Begini Komentar Gus Nadir jika Gus Dur Menjadi Presiden Hari Ini
Berita Baru, Jakarta – Nadirsyah Hosen atau yang akrab disapa Gus Nadir mengungkapkan pandangannya terkait jika Gus Dur masih hidup hari ini dan menjadi presiden dalam acara Haul Gus Dur ke-12 Hijriyah, Minggu (22/8).
Bagi Gus Nadir, ketika Gus Dur sekarang menjadi Presiden Indonesia, maka akan ada banyak kebijakan penanganan COVID-19 yang disandarkan pada kaidah-kaidah fikih dan maqasid syariah.
“Tentang apakah harus mengutamakan agama, hifzuddin, atau kesehatan, hifzunnafs, maka Gus Dur akan menggunakan kaidah sihhatul abdani muqaddamatun ‘ala sihhatul adyani, kesehatan badan lebih diutamakan ketimbang kesehatan agama,” ungkap Gus Nadir dalam sarasehan yang diselenggarakan oleh Dewan Pengurus Pusat Partai Kebangkitan Bangsa (DPP PKB) ini.
Ketika yang dihadapi adalah pertentangan antara ekonomi dan kesehatan, Gus Nadir melanjutkan, maka Gus Dur tidak akan gamang untuk menggunakan kaidah dar’ul mafasid muqaddamun’ala jalbil masalih.
“Kaidah ini menyuratkan pemahaman betapa menjaga kesehatan harus didahulukan, sebab itu adalah wujud penolakan kita terhadap kejelakan dibanding meraih kemaslahatan berupaka ekonomi,” paparnya dalam acara yang dihadiri sekitar 1200 peserta virtual ini. .
Gus Dur akan mengambil sikap demikian, kata Gus Nadir, sebab ia cenderung menolak angka-angka statistik.
Bagi Gus Dur, angka statistik soal apa pun itu, tidak lebihnya adalah sebuah bra. Dalam arti, yang utama dari bra bukanlah branya itu sendiri, tetapi isinya.
“Iya, angka statistik, guyonannya Gus Dur, itu seperti kutang. Yang utama isinya, yang ada di baliknya, bukan kutangnya itu,” kata Gus Nadir.
Negara paling optimis nomer dua se-dunia
Dalam perayaan yang ditayangkan secara langsung via Youtube DPP PKB, kanal Youtube NU, dan Facebook DPP PKB ini Gus Nadir juga menyinggung seputar apa yang lebih penting dari data statistik.
Menurut Gus Nadir, yang lebih mendasar untuk diperhatikan darinya adalah apa yang tidak bisa dijangkau data statistik, yakni kesehatan mental.

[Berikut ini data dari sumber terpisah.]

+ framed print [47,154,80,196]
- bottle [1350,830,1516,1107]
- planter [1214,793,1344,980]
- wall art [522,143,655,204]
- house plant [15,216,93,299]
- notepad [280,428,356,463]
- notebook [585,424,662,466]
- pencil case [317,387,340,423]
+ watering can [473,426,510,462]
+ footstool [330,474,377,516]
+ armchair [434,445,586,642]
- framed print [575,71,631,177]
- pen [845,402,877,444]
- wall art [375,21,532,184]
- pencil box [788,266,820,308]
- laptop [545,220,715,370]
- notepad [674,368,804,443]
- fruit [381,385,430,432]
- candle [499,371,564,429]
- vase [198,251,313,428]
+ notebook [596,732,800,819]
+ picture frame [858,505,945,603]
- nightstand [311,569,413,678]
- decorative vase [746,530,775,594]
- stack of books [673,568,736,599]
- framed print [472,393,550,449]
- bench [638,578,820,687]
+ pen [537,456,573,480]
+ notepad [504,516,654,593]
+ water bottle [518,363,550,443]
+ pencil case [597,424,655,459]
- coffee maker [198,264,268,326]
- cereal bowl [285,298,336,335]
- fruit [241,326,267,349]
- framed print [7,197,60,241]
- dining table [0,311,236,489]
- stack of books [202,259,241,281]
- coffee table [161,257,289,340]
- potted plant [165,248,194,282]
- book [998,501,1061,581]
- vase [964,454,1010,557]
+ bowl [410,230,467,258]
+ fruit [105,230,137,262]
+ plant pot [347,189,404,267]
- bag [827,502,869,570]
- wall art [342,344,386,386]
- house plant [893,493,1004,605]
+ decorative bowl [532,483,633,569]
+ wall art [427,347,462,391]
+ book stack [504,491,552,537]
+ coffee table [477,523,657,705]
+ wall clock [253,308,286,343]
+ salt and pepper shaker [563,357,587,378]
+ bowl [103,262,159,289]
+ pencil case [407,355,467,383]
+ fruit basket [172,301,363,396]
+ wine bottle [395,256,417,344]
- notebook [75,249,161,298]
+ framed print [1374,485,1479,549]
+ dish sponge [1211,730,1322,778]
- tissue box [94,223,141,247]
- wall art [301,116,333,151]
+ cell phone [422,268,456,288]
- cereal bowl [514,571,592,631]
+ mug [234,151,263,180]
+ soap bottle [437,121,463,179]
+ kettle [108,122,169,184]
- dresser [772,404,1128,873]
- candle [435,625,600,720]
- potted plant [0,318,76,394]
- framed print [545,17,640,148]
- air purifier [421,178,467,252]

Untuk mendukung argumennya, Gus Nadir mengulas tentang data bahwa negara maju dan termasuk jajaran terkaya di dunia, Prancis dan Australia, memiliki tingkat optimisme yang sangat rendah selama pandemi ini.
“Tingkat optimisme masyarakat Prancis dan Australia dalam menjalani hidup saat pandemi hanya 3%. Jadi, 97% dari mereka hidup dalam bayang-bayang pesimisme,” papar Gus Nadir.
Indonesia, lanjutnya, menempati posisi kedua dengan 23% yang optimis. Posisi ketiga diraih oleh Arab Saudi, yakni 16%.
“Dan peringkat pertama diperoleh Tiongkok. Sebanyak 41% masyarakat Tiongkok optimis dalam menjalani hidupnya yang ini berarti bahwa kesehatan mental mereka baik,” Imbuhnya dalam acara yang dihadiri pula oleh Muhaimin Iskandar Ketua Umum PKB, Mahfud MD, Sujiwo Tejo, Rukka Sumbolinggi, dan Yusuf Chudlori ini.
Dari data tersebut, Gus Nadir menarik kesimpulan bahwa di luar angka statistik yang kerap ditampilkan di media, ada kesehatan mental yang tengah terancam, yaitu lebih dari 50% masyarakat dunia merasa terjebak dalam pesimisme yang kelabu untuk menjalani hidup di tengah pandemi.
Selain itu, hal tersebut juga menunjukkan betapa tingkat ketaatan sekaligus kepercayaan pada Tuhan dan kekayaan dalam suatu negara memiliki korelasi negatif dengan tingkat optimisme serta kesehatan mental masyarakatnya.